Antifa, il profite de la confusion qui règne au FN pour se payer une bière.

Alors que Jean Marie Le Pen risque de diviser le FN, les antifas de Nantes ont décidé de profiter de l'occasion pour frapper un grand coup.

 

Nous les avons attendus avec Maurice et son épagneul breton à la sortie des amphithéätres de lettres modernes et d'histoire de l'art. Maurice a hurlé une histoire drôle sur un chinois, personne n'a réagi, puis il a crié "minorité" et une promotion entière a débarqué, blousons ACAB sur le dos et vacuité au regard.

Nos amis antifas, très contents de la confusion qui règne au FN, ont déclaré : 

 

"C'est pour ça qu'on est là. On est la seule alternative tu vois, nous on stigmatise pas les gens comme Abdel ou David, c'est pas parce qu'ils sont arabes ou juifs que c'est pas nos potes. Au contraire, s'ils l'étaient pas je pense qu'on s'entendrait mal. Être marginal, c'est une force quand on a les couilles d'en faire sa seule raison de vivre. Moi je suis né en France et j'en suis jamais sorti mais j'ai beaucoup d'empathie et les fachos c'est le mal. La République c'est le mal, les conservateurs c'est le mal. Parce que ça vient d'une société hiérarchisée blanche catholique qui a fait rien que de la merde. Et cette société, on va lui péter la gueule."

 

Maurice a mis une mandale au chef du groupe avant de lui rappeler qu'il savait écrire son prénom pour une bonne raison et aller foirer sa vie pour une autre nommée Rousseau.

 

Noémie, 18 ans, a pris la relève : 

"Le mois dernier on a réussi à faire censurer un journal tenu par des gens trop attachés aux valeurs de la république. La liberté d'expression ok, mais pas pour dire des choses aussi nulles hein. Pourquoi vous prenez des photos ?"

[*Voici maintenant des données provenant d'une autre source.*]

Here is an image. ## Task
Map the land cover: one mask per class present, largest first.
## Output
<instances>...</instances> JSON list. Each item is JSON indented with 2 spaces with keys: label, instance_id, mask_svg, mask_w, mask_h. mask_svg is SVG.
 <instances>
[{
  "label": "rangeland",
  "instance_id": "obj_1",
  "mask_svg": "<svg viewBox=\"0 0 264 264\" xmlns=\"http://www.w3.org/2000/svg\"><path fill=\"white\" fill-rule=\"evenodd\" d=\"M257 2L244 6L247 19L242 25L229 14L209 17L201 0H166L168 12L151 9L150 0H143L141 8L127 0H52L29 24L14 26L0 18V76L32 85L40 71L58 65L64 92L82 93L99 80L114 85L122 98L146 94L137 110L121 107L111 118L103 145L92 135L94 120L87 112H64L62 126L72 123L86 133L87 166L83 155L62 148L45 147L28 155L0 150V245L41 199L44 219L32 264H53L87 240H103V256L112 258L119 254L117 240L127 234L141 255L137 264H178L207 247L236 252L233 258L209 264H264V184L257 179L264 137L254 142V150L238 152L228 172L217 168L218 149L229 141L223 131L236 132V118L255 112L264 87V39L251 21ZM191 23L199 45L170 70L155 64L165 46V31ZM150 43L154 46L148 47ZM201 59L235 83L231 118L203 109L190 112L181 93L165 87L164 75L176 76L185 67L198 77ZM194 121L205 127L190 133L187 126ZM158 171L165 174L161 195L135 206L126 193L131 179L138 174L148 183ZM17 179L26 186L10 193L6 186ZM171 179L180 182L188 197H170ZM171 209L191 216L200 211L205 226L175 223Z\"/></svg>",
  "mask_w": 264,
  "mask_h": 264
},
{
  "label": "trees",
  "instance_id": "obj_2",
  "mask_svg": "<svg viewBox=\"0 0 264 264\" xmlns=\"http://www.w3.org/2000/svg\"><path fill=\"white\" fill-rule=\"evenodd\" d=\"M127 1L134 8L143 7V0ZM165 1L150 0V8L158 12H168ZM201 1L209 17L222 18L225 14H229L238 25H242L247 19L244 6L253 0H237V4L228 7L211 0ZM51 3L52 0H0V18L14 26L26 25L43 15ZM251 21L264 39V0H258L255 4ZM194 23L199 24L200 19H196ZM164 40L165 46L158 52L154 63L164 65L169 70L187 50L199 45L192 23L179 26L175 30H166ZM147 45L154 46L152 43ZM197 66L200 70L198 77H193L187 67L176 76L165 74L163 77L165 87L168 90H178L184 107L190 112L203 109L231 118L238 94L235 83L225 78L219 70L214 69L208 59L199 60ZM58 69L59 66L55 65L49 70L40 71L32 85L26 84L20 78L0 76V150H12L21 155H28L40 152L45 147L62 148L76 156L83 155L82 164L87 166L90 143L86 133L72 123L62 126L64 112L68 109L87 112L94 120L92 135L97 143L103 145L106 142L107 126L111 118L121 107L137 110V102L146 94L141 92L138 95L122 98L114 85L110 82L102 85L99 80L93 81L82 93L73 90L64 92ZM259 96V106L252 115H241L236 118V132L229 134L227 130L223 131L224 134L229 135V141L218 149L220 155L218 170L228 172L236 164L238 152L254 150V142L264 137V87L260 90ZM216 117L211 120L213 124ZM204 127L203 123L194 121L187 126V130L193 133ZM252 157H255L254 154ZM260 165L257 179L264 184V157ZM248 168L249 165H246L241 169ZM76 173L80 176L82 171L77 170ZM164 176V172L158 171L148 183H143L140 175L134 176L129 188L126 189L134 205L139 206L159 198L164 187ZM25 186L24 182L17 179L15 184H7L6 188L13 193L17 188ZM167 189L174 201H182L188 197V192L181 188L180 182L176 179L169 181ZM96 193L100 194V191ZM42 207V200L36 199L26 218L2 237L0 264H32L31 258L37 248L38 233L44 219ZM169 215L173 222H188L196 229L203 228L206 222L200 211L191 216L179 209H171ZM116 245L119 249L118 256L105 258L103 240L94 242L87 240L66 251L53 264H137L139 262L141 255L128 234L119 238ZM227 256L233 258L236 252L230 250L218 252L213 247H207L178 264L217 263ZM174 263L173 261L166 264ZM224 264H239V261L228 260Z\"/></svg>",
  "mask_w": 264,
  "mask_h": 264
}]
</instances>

Nous avons expliqué à Noémie que nous en avions le droit, suite à quoi son ami Guillaume s'est énervé.

Maurice a lâché Ogive, son épagneul, et nous avons héroiquement pris la direction de nos studios pendant que le chef du groupe criait "Anarchie pour toujours" et proposait à ses amis d'aller boire une bière pour digérer leur satisfaction.

 

La rédaction, en partenariat avec Maurice Pinard.